UN urges US to drop Houthi terrorist designation

UN urges US to drop Houthi terrorist designation

International body's special coordinator says US plan to provide licenses to avoid follow-on sanctions is insufficient

By Michael Hernandez

WASHINGTON (AA) - The UN urged the Trump administration on Thursday to reverse its decision to label Yemen's Houthi rebels as a terror group, warning the move could exacerbate the country's dire humanitarian crisis.

The UN's aid chief Mark Lowcok told the Security Council the decision will push the impoverished nation into "a large-scale famine on a scale that we have not seen for nearly 40 years."

Yemen, which has been locked in a civil conflict exacerbated by regional interests since 2014, imports 90% of its food through commercial channels. The Houthis control commerce in areas they govern.

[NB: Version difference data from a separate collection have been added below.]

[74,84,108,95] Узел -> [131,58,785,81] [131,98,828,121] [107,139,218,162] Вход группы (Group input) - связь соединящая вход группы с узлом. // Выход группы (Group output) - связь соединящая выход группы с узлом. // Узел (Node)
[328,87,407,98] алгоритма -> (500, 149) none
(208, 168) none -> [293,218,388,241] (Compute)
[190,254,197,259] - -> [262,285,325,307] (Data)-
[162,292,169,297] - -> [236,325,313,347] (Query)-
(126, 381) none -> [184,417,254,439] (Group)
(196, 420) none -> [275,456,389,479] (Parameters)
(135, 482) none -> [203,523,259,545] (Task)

The US announced the decision, which will take effect on President Donald Trump's last full day in office next Tuesday. Secretary of State Mike Pompeo said the designation is intended to hold the rebel group "accountable for its terrorist acts, including cross-border attacks threatening civilian populations, infrastructure, and commercial shipping."

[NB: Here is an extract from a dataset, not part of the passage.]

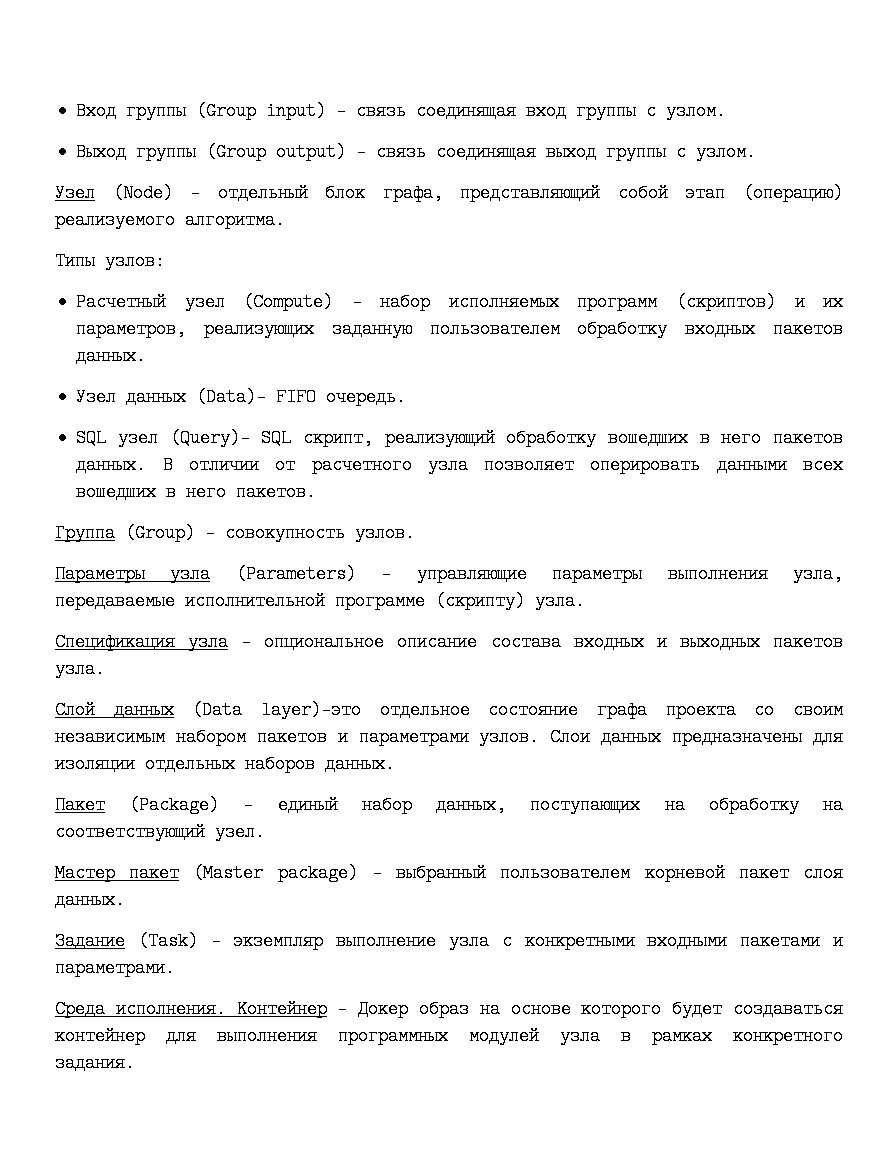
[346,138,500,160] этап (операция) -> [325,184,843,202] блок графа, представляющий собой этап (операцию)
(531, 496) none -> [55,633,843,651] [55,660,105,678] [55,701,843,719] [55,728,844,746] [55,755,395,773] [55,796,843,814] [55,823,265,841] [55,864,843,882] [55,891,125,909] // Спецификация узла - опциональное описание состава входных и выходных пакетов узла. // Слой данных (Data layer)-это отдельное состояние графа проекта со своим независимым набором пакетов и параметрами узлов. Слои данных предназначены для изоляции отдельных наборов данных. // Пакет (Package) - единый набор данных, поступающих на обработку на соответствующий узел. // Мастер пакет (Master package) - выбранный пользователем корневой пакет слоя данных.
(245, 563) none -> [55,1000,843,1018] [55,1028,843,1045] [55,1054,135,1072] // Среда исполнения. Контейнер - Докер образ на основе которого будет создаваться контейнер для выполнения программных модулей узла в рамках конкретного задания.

The Houthis are the de facto authority across a wide swath of the badly-impoverished and food scarce nation, and concerns have mounted that designating the group as a terror organization could hinder the distribution of badly-needed aid during the world's worst humanitarian disaster.

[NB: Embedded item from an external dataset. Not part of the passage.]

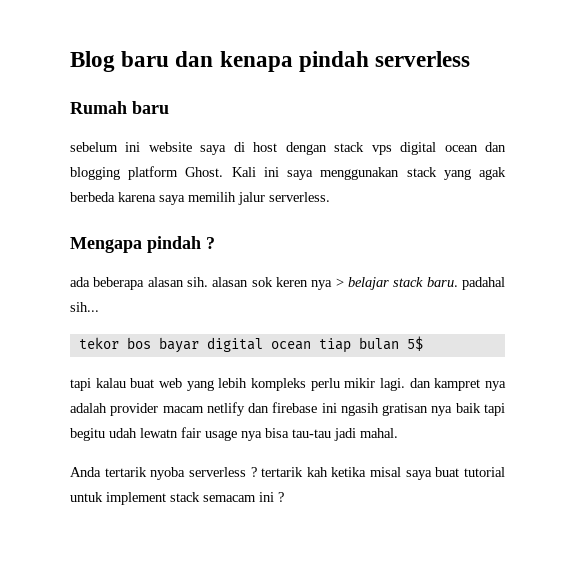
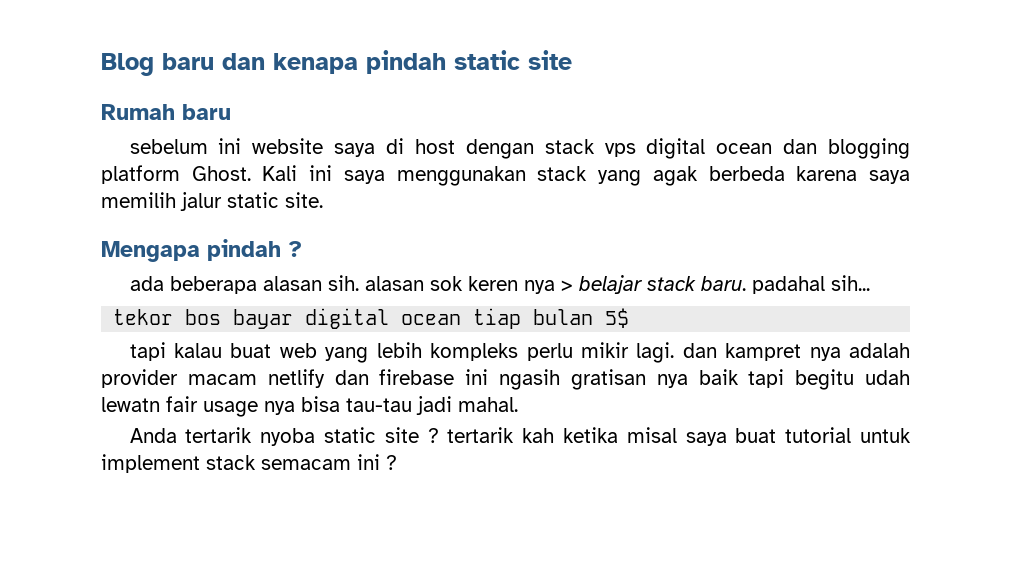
[375,51,471,67] serverless -> [454,50,572,70] static site
[269,192,330,202] serverless. -> [227,192,323,208] static site.
[188,467,246,477] serverless -> [324,427,419,443] static site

Aware of repeated concerns voiced by the UN and humanitarian groups, Pompeo said the US would issue licenses to exempt "certain humanitarian activity and imports into Yemen."

Lowcock said that plan is insufficient to prevent the looming humanitarian fallout from the US decision.

"Aid agencies give people vouchers or cash to buy commercially imported food in the market. Aid agencies cannot – they simply cannot - replace the commercial import system," said Lowcock. "What this means is that what the commercial importers do is the single biggest determinant of life and death in Yemen."

Yemen has been beset by violence and instability since 2014, when Iran-aligned Houthi rebels overran much of the country, including the capital of Sanaa. The crisis escalated in 2015 when a Saudi-led coalition launched a devastating air campaign aimed at rolling back Houthi territorial gains.

According to the UN Office for the Coordination of Humanitarian Affairs, the conflict has claimed 233,000 lives.